Stored dataset items

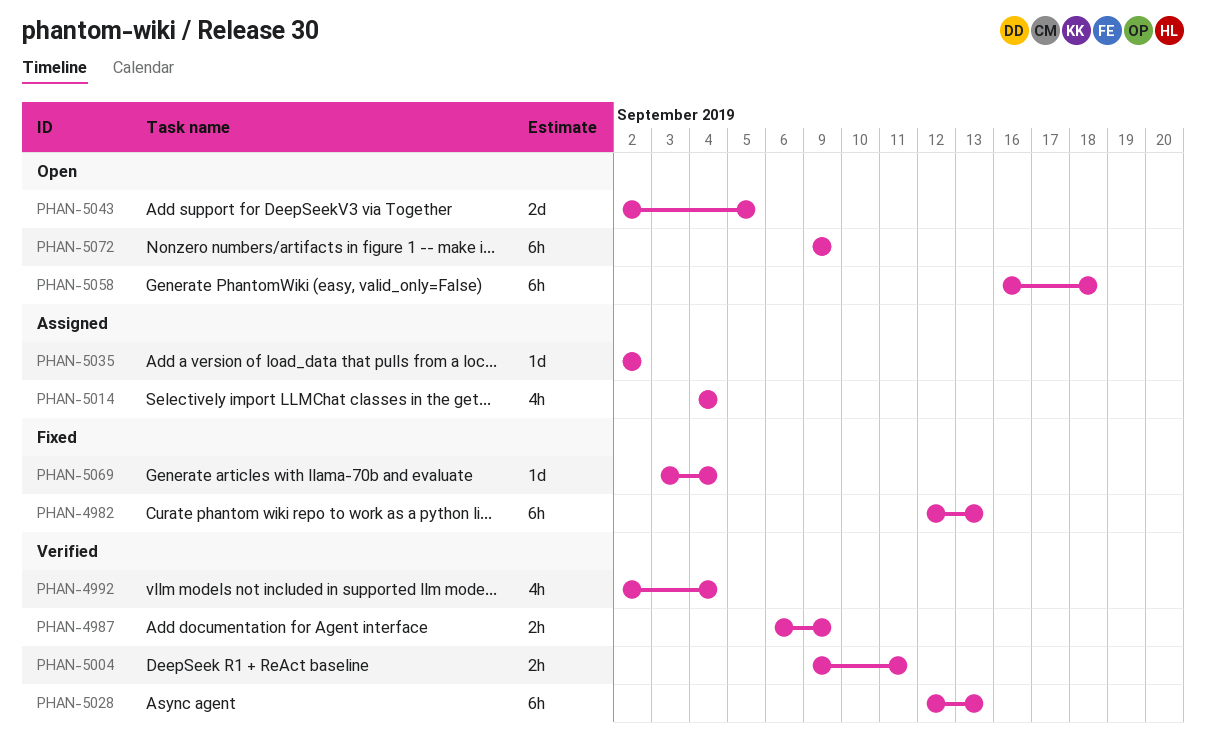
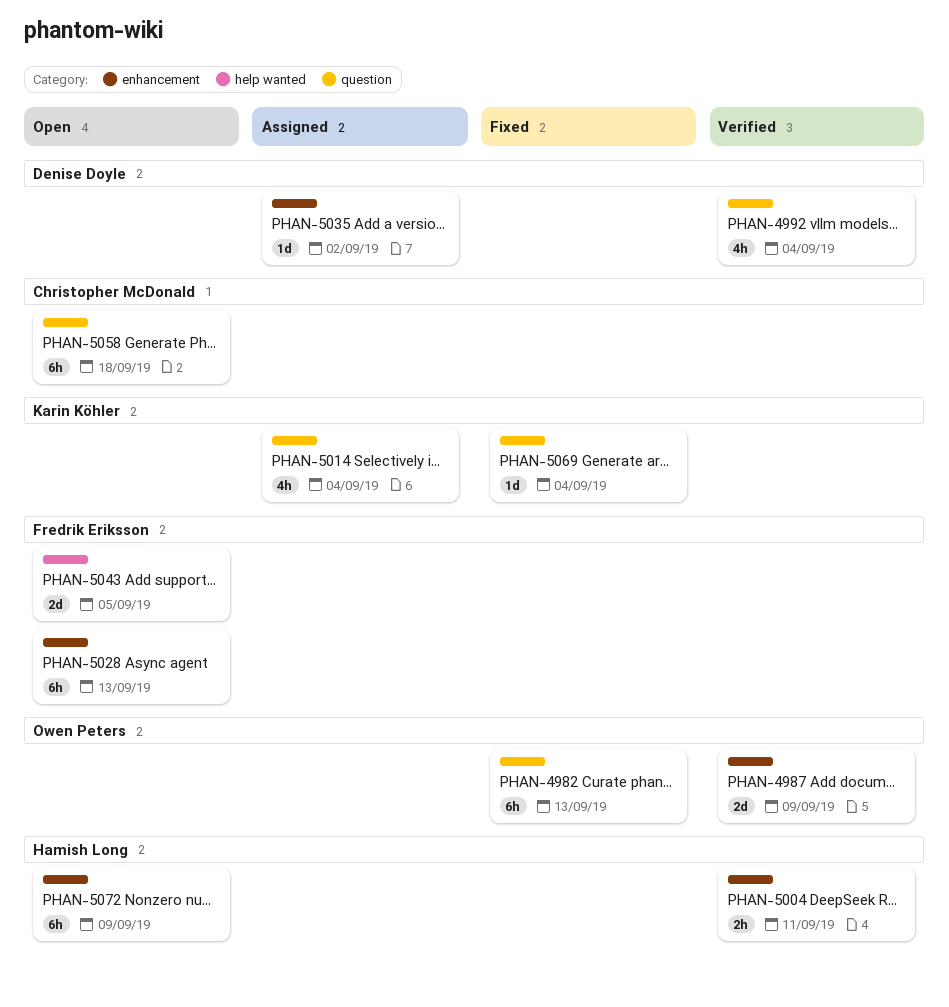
PHAN-4987, estimate: 2h -> 2d
PHAN-5028, status: Verified -> Open

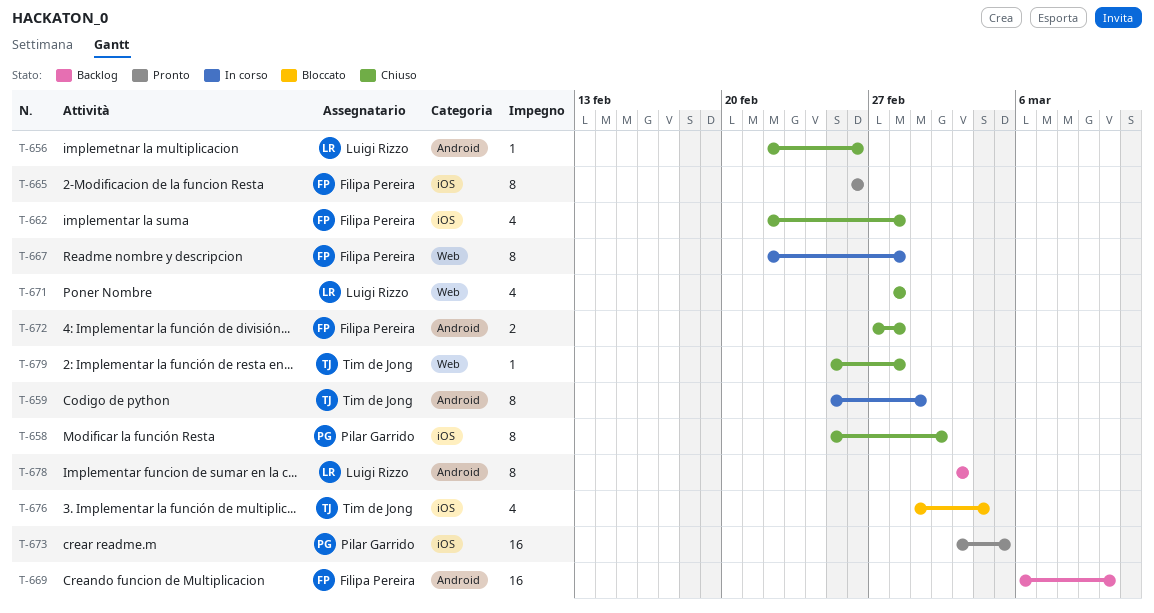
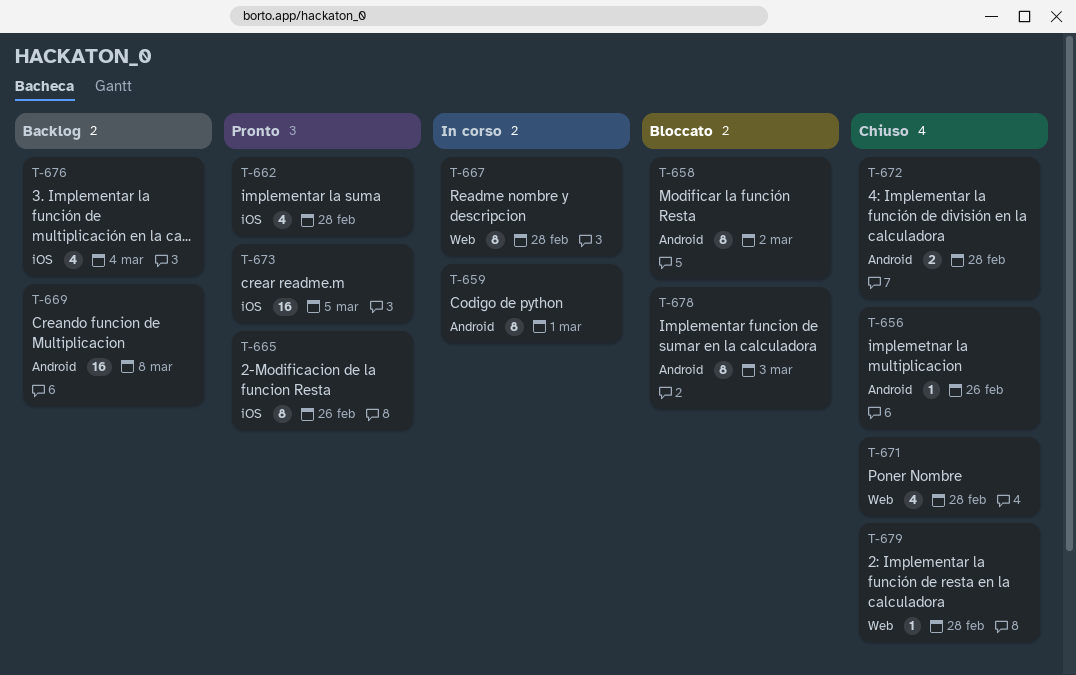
T-658, status: Chiuso -> Bloccato
T-658, label: iOS -> Android
T-662, status: Chiuso -> Pronto
T-669, due: Mar 10 -> Mar 8
T-676, status: Bloccato -> Backlog
T-678, status: Backlog -> Bloccato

Action item: What is needed is every entry above, repeated exactly, with the pictures dropped.

Answer to the problem:
PHAN-4987, estimate: 2h -> 2d
PHAN-5028, status: Verified -> Open

T-658, status: Chiuso -> Bloccato
T-658, label: iOS -> Android
T-662, status: Chiuso -> Pronto
T-669, due: Mar 10 -> Mar 8
T-676, status: Bloccato -> Backlog
T-678, status: Backlog -> Bloccato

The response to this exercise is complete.